VISIE VERPLAATSING NIET-AGRARISCHE BEDRIJVEN BINNEN HET BUITENGEBIED

Hoofdstuk 1 Aanleiding en doel

Op 11 februari 2014 is in de gemeenteraad de vaststelling van het bestemmingsplan Bedrijfsverplaatsing Van Dort besproken. Daarbij is de behandeling uitgesteld, waarbij het college gevraagd is om bij de nieuwe behandeling een visie voor verplaatsing van niet-agrarische bedrijven binnen het buitengebied te formuleren.

Het college heeft deze aanleiding aangegrepen om een visie op te stellen die ruimte geeft aan het ondernemerschap in het landelijke gebied. Het college acht het van belang dat bestaande bedrijven in het buitengebied de ruimte krijgen voor een goede bedrijfsvoering. Deze bedrijven zijn er vaak al vele jaren gevestigd en hebben zodoende hun wortels in de omgeving en de lokale samenleving en zijn daar mee verweven. Door behoud van deze bedrijvigheid kan worden bijgedragen aan de economische vitaliteit en leefbaarheid van het buitengebied.

Vaak hebben deze bedrijven op hun huidige locatie echter onvoldoende (planologische) ruimte om de activiteiten te ontplooien waar zij behoefte aan hebben. Tegelijkertijd is het belangrijk dat de huidige hoge landschappelijke en ruimtelijke kwaliteit van het buitengebied behouden blijft.

Het verplaatsen van een bedrijf in het buitengebied naar een nieuwe locatie in het buitengebied, in de omgeving van waar het bedrijf nu reeds gevestigd is, kan wenselijk zijn. Het college wil de ruimte bieden voor deze wensen, zeker als dit een bijdrage kan leveren aan de landschappelijke en ruimtelijke kwaliteit van het landelijk gebied.

Het huidig beleid voorziet niet in uitgangspunten voor verplaatsingen binnen het buitengebied. Daarom is de wens voor een nieuwe visie evident. Deze visie beoogt dan ook een breed en flexibel kader te geven die als aanknopingspunten voor verzoeken kunnen gelden. Omdat elke situatie en wens tot verplaatsing specifiek is, zal het uiteindelijke kader niet alles omvattend zijn, maar eerder een inspiratie waarbij verzoeken aansluiting kunnen vinden.
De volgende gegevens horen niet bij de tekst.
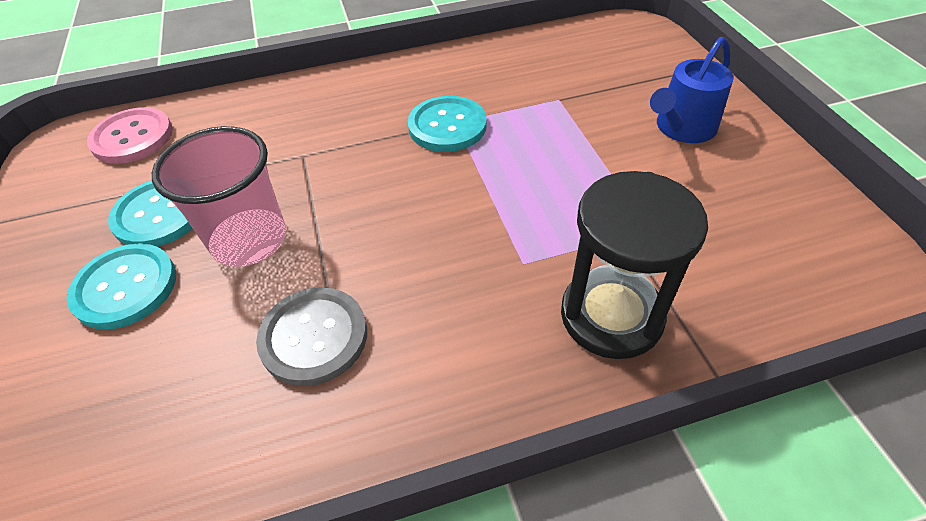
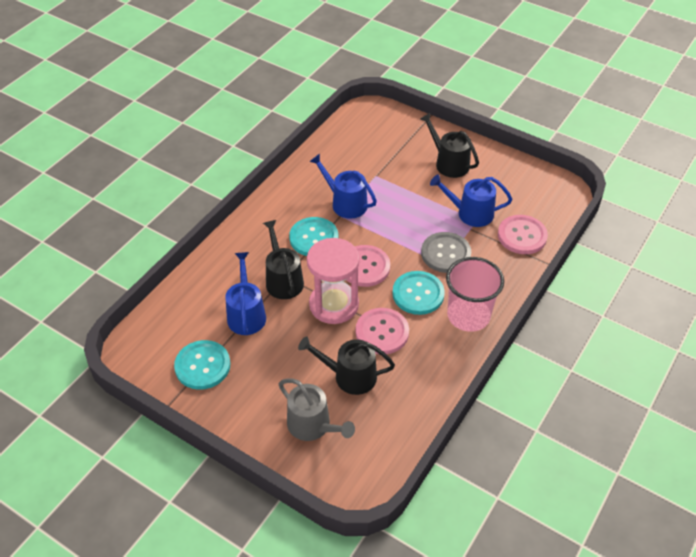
black hourglass: [561,171,708,359] = 1 -> none = 0
black watering can: none = 0 -> [263,220,304,299] [298,336,395,395] [420,113,479,178] = 3
blue watering can: [650,37,734,143] = 1 -> [225,252,266,335] [309,154,377,219] [430,174,512,227] = 3
grey watering can: none = 0 -> [279,379,355,441] = 1
pink button: [87,107,173,164] = 1 -> [347,245,390,287] [355,308,409,354] [498,215,548,254] = 3
pink hourglass: none = 0 -> [307,238,360,324] = 1

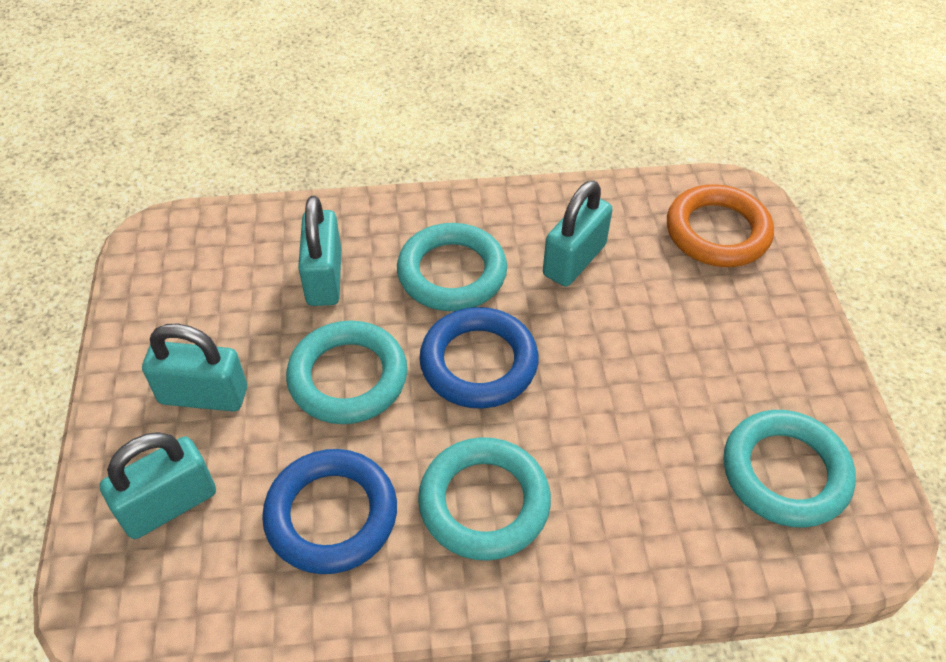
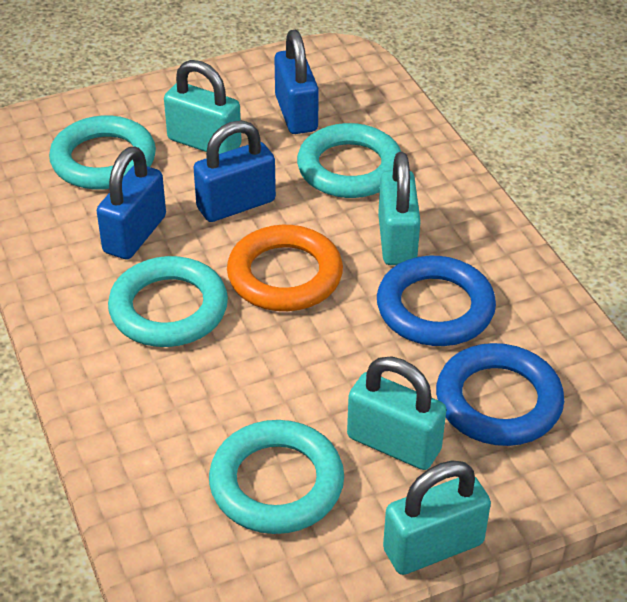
blue padlock: none = 0 -> [97,147,166,260] [193,120,276,222] [275,30,319,134] = 3

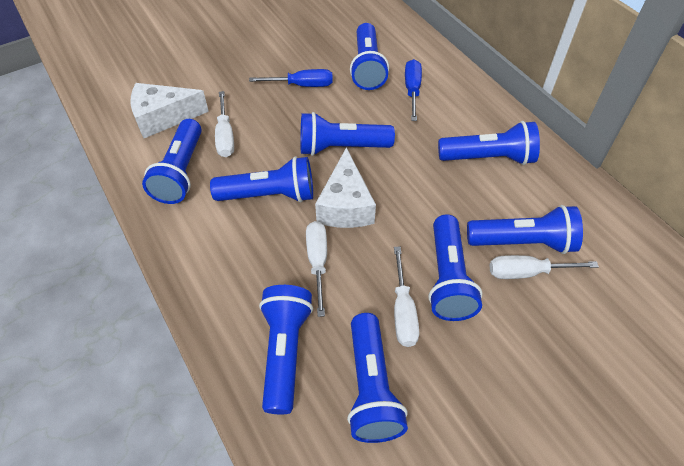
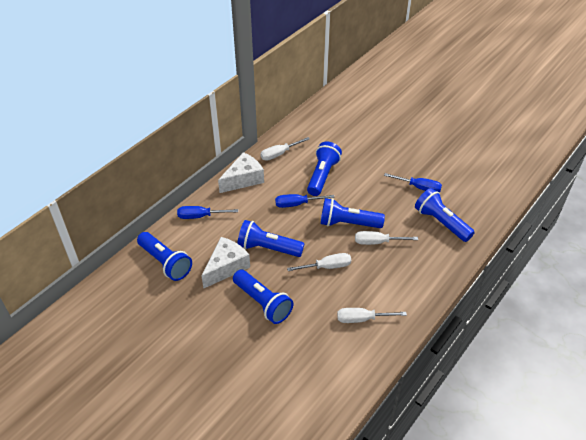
blue flashlight: [142,119,202,204] [210,156,313,202] [259,285,313,414] [300,112,395,156] [347,313,408,443] [350,23,389,90] [429,214,482,321] [438,121,540,165] [467,205,583,254] = 9 -> [137,232,192,281] [233,269,293,324] [237,220,304,257] [307,141,342,196] [321,198,385,228] [415,188,475,242] = 6
blue screwdriver: [249,69,333,87] [405,59,422,121] = 2 -> [177,206,238,219] [275,194,335,208] [384,173,442,192] = 3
Hoofdstuk 2 Bestaande beleidskaders

Provinciaal beleid

Agrarische bedrijven

De Provinciale Ruimtelijke Structuurvisie (PRS) is in essentie opgesteld om te zorgen voor een blijvend aantrekkelijke provincie en rust op drie pijlers:

  • 1.

    een duurzame leefomgeving;

  • 2.

    vitale dorpen en steden;

  • 3.

    landelijk gebied met kwaliteit.

Voor wat betreft het landelijk gebied is de PRS gericht op “Behoud en versterken kwaliteit landelijk gebied. Juist de binnenstedelijke opgave vraagt om een aantrekkelijk en bereikbaar landelijk gebied met hoge kwaliteit van landschap, natuur en recreatieve voorzieningen. De PRS geeft tevens aan dat de landbouw een belangrijkere drager is van het agrarische cultuurlandschap en dat dit ruimte vergt voor een economisch duurzame landbouw.

De Provinciale Ruimtelijke Verordening (PRV) biedt dan ook ruimte voor de landbouw qua uitbreidingsmogelijkheden, zij het tot op beperkte hoogte. Daarnaast worden er ook mogelijkheden geboden voor verbreding van de landbouw.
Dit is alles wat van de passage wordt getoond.